Holy Cow! Fifty percent? There must just be a ton of drug ads that I’m not noticing. I see drug ads on TV, but with all those ads for auto and home insurance, soda, beer, cars & pickups, cell phones, restaurants, department stores, seed, fertilizer, herbicides (yes, I live in agriculture country), movies, and banks, I guess I never noticed that drug advertising makes up 50% of TV advertising.
Not me. There’s not a woman in the world I would want to trade my wife for.
I think that one thing people overlook about Trump is his use of the bully pulpit. His magic twitter thumbs says stupid stuff and things seem to happen. It is not necessary that there is government force involved as much as he is shining light in place that seem to do some good.
It is such a thankless job, especially when you are part of the opposition party.
I am somewhere between Jennifer Rubin and Jonah Goldberg in my antipathy towards Trump. However, it is sweet to read about him hanging out with his wife for a three hour dinner. Thank you for the post.
He could have made that perfectly reasonable point without calling Trump a Nazi. I don’t buy this argument that comparing Trump to Nazis is not calling Trump a Nazi. It is.
It isn’t. I do that sort of thing all the time, and I fight back against the Godwinism that limits my attempt to make reductio ad absurdum points.
@thereticulator, he didn’t call Trump a Nazi. I agree. He did, however, equate, try to show a relationship between, Trump as an evil man to another type of evil person, a Nazi. To say that @valiuth was not trying to show that would be naive, I think.
When you say someone is like a Nazi, you’re saying they’re, like, a Nazi.
He could have said the Obamas have a loving relationship and that didn’t translate to Barack being a good president.
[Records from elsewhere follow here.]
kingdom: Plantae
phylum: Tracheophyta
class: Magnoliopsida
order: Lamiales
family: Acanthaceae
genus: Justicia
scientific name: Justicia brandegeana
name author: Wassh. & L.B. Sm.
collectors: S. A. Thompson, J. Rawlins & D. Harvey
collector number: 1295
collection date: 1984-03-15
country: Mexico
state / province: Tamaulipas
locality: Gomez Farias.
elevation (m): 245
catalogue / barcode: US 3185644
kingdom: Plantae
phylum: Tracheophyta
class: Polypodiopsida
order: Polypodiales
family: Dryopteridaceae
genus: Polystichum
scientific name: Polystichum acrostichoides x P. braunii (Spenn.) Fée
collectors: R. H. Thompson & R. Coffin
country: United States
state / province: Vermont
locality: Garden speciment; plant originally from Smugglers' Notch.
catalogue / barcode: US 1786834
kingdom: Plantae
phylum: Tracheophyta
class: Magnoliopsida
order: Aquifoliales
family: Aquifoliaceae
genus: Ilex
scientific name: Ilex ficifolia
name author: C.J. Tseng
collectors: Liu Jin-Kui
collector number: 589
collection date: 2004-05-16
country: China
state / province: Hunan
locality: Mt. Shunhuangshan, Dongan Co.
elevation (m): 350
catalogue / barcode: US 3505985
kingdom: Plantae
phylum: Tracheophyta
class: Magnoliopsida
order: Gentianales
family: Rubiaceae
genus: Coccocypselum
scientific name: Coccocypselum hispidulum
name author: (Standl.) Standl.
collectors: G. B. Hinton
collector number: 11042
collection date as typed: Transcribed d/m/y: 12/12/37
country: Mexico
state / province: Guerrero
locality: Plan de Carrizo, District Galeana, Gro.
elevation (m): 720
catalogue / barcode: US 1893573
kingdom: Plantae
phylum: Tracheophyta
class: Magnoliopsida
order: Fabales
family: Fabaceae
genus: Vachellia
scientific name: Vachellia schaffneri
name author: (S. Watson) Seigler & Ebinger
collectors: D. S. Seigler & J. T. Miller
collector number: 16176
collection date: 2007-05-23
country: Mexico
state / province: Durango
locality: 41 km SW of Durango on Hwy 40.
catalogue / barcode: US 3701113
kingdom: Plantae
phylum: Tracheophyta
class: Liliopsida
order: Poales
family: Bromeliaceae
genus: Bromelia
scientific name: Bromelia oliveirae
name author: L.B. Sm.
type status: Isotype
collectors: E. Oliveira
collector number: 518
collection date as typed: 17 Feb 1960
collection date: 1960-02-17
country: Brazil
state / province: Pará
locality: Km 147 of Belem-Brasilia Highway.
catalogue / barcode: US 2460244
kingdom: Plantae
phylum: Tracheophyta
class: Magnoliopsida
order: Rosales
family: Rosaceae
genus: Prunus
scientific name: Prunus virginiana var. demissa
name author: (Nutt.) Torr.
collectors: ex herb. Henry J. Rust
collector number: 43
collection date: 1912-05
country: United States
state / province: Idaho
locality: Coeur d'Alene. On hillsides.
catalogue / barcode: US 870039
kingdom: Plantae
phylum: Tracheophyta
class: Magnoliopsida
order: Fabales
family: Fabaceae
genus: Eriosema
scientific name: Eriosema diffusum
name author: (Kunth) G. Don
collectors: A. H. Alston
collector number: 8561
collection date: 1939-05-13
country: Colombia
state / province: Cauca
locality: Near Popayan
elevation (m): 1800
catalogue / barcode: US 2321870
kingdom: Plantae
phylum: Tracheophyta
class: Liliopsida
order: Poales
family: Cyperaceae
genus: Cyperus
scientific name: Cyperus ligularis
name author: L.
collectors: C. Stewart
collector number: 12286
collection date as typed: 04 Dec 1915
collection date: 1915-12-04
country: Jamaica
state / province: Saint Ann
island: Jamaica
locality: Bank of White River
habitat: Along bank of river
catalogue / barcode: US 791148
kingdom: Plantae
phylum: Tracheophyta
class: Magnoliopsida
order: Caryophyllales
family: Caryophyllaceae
He would have made the same point without calling Trump a Nazi (and Melania a prostitute, which was what was redacted).
He said Nazis had dinner with their wives, too. That shows a relationship? Well, it shows that they’re all humans, which is a good thing to keep in mind.
I found much of Valiuth’s reaction to be obnoxious, but on this he made a worthwhile point that contributes to the discussion.
I agree. His point was that having dinner with one’s wife is a very low bar, not that having dinner with one’s wife is exactly the sort of thing that Nazis and their ilk do. It’s something that lots of people do, and neither a mark for or against one’s character. And yes, other comments by Valiuth have been extraordinarily rude.